[Data excerpts]:
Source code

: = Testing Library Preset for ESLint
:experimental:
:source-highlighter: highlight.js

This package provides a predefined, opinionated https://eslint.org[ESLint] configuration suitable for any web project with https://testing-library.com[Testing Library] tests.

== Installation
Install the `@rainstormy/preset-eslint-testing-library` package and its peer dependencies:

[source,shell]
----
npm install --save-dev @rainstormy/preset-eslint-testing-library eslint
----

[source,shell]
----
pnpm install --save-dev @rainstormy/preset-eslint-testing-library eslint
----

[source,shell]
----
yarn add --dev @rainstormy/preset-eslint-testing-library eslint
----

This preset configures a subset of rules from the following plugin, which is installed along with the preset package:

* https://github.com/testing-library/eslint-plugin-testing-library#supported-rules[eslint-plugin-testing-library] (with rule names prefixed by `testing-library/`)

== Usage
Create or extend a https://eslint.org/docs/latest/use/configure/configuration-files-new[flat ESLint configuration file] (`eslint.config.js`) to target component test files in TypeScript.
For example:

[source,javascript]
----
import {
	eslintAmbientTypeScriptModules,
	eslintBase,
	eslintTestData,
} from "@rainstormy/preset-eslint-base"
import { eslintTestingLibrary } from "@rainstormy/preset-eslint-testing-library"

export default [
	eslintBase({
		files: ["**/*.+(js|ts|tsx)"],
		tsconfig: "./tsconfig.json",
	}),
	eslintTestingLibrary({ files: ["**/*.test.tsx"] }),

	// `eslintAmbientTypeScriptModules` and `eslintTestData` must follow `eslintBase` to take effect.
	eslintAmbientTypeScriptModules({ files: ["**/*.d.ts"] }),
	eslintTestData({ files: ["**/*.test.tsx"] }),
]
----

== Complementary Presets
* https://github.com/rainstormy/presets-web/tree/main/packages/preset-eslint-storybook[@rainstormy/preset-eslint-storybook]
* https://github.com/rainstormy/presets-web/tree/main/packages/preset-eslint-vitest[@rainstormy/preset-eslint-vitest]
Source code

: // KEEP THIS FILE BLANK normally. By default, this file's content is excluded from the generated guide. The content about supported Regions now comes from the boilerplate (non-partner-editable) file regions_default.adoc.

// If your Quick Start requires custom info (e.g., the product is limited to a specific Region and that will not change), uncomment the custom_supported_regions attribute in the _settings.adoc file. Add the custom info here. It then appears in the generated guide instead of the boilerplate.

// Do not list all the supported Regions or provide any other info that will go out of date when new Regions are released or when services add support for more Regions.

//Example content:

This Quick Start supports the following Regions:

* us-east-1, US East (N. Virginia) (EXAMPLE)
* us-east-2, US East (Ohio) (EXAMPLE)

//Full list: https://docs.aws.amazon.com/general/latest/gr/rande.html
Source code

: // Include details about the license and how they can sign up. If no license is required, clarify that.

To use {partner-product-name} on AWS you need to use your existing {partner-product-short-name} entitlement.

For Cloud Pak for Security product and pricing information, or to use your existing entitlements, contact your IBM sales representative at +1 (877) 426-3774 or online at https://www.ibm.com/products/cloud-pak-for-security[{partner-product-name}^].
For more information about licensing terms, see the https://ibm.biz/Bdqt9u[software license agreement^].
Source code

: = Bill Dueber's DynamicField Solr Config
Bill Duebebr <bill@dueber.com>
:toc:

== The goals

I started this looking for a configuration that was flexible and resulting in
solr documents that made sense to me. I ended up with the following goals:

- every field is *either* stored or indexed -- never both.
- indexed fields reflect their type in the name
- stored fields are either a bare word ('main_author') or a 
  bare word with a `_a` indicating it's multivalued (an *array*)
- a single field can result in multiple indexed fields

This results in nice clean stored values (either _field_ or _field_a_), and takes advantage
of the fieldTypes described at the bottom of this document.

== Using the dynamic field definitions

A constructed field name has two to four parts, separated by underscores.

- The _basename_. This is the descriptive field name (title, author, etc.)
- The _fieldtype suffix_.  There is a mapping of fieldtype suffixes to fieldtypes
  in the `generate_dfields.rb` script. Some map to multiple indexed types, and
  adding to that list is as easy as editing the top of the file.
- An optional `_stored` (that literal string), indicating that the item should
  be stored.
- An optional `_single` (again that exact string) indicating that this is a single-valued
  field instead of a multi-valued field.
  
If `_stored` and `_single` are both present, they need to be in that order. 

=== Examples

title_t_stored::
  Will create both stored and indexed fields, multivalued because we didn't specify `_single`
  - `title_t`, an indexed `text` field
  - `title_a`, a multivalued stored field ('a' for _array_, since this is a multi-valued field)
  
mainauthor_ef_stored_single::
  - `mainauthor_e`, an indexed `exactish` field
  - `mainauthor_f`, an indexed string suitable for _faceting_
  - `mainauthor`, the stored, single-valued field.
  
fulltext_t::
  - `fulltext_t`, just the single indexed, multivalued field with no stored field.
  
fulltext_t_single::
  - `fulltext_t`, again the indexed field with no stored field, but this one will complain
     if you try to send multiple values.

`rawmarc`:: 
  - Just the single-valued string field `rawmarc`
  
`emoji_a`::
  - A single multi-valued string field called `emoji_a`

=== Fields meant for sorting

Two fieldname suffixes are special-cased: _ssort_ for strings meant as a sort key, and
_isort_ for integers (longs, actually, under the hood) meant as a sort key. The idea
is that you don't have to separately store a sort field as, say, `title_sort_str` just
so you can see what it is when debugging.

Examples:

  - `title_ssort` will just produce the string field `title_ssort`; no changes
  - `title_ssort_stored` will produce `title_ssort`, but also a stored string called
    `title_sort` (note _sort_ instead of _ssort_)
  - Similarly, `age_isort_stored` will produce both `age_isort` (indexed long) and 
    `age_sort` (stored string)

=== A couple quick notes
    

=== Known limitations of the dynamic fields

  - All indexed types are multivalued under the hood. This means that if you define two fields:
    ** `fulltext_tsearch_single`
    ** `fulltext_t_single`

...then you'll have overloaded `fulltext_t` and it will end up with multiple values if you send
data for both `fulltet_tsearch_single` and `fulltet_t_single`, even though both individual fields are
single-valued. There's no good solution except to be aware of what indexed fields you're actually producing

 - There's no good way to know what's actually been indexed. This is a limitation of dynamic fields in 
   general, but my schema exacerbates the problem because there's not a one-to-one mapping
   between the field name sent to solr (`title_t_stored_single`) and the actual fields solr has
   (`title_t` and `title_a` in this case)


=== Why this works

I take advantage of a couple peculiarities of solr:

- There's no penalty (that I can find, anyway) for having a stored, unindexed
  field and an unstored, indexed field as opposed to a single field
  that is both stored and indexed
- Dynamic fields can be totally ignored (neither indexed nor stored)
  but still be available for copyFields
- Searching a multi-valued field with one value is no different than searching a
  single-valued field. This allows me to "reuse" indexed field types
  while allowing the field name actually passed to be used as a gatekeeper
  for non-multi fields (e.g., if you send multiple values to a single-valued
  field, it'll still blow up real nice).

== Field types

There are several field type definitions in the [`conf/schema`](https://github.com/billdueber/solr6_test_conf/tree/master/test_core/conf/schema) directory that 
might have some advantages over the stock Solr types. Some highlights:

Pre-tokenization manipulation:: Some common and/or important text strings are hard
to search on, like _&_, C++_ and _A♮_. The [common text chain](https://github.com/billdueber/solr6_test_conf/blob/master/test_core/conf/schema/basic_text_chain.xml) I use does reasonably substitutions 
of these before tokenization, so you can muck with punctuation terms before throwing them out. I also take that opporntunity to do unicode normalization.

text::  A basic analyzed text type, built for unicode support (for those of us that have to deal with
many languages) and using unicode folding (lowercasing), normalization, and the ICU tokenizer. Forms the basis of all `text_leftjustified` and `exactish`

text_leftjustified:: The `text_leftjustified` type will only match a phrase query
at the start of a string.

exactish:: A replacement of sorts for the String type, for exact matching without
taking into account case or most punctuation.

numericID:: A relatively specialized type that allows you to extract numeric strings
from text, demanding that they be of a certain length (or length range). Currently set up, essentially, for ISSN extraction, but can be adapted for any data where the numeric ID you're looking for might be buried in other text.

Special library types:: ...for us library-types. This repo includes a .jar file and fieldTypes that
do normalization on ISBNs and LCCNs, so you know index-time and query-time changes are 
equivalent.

[Exercise details]:
Search the records for the word "might" and copy out every line that holds it.

[Finished task]:
might have some advantages over the stock Solr types. Some highlights:
from text, demanding that they be of a certain length (or length range). Currently set up, essentially, for ISSN extraction, but can be adapted for any data where the numeric ID you're looking for might be buried in other text.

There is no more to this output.